When running inside a windows console (Powershell, DOS, Cygwin, Msys2) there are some quirks that MILC attempts to handle but which you need to be aware of:

* Commands are always run in a subshell, so that non-executable files and POSIX paths work seemlessly.
* Windows leaves stdin in a broken state after executing a subprocess. To avoid this MILC adds `stdin=DEVNULL` to the `subprocess.run()` call. If you need stdin to work in your executed process you can pass `stdin=None`.

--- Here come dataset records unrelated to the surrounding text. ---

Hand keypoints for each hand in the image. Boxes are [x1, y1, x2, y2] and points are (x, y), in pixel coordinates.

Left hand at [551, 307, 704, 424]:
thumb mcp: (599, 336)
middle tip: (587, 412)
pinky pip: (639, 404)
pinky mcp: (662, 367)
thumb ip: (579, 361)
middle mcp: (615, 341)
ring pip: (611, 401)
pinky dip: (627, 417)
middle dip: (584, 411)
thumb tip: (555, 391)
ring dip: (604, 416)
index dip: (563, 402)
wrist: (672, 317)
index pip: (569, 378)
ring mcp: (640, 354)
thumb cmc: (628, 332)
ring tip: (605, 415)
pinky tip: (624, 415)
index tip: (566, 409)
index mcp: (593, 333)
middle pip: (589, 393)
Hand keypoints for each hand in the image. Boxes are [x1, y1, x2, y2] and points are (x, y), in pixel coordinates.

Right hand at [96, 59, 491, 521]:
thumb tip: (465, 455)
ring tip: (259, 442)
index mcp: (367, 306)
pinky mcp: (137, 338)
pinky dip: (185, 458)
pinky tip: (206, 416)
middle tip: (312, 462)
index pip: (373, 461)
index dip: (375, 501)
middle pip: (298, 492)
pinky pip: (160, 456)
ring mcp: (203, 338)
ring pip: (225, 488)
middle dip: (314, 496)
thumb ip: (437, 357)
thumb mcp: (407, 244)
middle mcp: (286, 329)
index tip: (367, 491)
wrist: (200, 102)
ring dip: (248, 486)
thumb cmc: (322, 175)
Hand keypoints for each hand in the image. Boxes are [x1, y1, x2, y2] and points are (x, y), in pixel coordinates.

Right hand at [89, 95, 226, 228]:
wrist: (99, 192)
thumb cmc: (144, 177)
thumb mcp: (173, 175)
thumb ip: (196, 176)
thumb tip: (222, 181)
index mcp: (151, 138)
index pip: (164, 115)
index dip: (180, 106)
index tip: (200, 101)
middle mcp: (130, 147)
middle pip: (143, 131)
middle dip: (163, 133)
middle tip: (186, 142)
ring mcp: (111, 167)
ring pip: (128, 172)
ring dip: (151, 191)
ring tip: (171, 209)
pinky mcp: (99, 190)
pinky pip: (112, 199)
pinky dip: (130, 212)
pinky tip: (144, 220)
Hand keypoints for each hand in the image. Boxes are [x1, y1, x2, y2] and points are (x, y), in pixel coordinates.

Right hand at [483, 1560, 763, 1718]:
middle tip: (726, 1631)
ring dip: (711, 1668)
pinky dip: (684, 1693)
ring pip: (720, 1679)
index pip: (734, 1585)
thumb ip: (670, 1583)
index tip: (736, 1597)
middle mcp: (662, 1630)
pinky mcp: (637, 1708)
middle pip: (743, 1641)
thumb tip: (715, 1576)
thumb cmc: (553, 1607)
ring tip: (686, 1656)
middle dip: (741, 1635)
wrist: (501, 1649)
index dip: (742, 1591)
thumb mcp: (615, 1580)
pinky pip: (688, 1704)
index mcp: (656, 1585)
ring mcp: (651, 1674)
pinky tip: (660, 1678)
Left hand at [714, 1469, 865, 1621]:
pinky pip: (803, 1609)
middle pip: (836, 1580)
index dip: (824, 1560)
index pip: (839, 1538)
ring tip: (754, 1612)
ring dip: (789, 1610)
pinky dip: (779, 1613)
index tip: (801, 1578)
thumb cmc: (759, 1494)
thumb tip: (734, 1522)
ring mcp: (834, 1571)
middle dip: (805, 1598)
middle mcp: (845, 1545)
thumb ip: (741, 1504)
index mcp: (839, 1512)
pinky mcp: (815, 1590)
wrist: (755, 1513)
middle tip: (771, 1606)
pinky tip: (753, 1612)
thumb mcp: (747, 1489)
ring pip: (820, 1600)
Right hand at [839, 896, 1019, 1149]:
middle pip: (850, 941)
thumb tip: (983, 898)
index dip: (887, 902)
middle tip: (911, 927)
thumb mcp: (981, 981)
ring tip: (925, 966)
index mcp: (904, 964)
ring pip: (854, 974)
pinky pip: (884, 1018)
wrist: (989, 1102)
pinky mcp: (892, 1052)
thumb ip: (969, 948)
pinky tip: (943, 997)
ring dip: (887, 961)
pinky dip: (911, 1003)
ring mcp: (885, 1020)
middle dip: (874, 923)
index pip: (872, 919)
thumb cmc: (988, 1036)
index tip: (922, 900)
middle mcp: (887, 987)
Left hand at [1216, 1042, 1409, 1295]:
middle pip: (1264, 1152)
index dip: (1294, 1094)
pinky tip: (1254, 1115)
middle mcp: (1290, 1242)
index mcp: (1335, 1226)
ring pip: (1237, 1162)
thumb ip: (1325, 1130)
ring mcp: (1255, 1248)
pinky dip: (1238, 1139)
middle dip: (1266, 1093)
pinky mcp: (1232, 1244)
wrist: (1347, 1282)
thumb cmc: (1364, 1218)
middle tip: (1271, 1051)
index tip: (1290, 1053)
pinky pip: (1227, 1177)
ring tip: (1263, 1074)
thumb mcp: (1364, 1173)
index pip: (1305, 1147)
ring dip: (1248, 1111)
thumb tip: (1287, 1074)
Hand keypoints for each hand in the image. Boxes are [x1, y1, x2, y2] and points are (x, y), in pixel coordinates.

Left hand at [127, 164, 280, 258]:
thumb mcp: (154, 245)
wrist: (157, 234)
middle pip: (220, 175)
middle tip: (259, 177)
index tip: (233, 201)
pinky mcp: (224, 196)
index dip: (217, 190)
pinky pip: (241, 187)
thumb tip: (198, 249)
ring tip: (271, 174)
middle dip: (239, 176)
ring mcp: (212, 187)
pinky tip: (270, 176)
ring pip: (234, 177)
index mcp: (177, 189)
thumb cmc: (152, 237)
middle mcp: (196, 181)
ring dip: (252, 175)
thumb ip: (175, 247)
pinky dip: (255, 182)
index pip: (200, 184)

### Building argument lists

The most important way MILC differs from `subprocess.run()` is that it only accepts commands that have already been split into sequences. A lot of bugs are caused by mistakes in building command strings that are later split into a sequence of arguments in unexpected ways.

### Capture Output

By default `cli.run()` captures STDOUT and STDERR. If you'd like that output to be written to the terminal instead you can pass `capture_output=False`.

### Combining STDERR with STDOUT

If you'd like to combine STDOUT and STDERR into one stream (similar to the shell construct `2>&1`) you can pass `combined_output=True`.

### Text Encoding

By default STDOUT and STDERR will be opened as text. If you'd like these to be bytes instead of text you can pass `text=False`.